Image and design file data
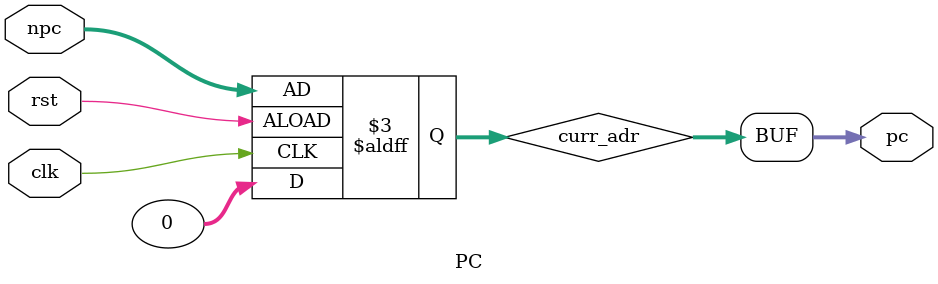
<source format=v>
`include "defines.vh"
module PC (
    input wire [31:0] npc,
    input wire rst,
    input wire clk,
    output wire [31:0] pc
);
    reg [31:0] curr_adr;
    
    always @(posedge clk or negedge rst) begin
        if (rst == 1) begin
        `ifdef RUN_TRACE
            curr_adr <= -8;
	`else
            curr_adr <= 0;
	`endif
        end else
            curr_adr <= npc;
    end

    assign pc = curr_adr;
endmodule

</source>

* [WHAT YOU WILL DO]: Please give only the number of lines above that contain the word "begin".

* [SOLUTION]: 2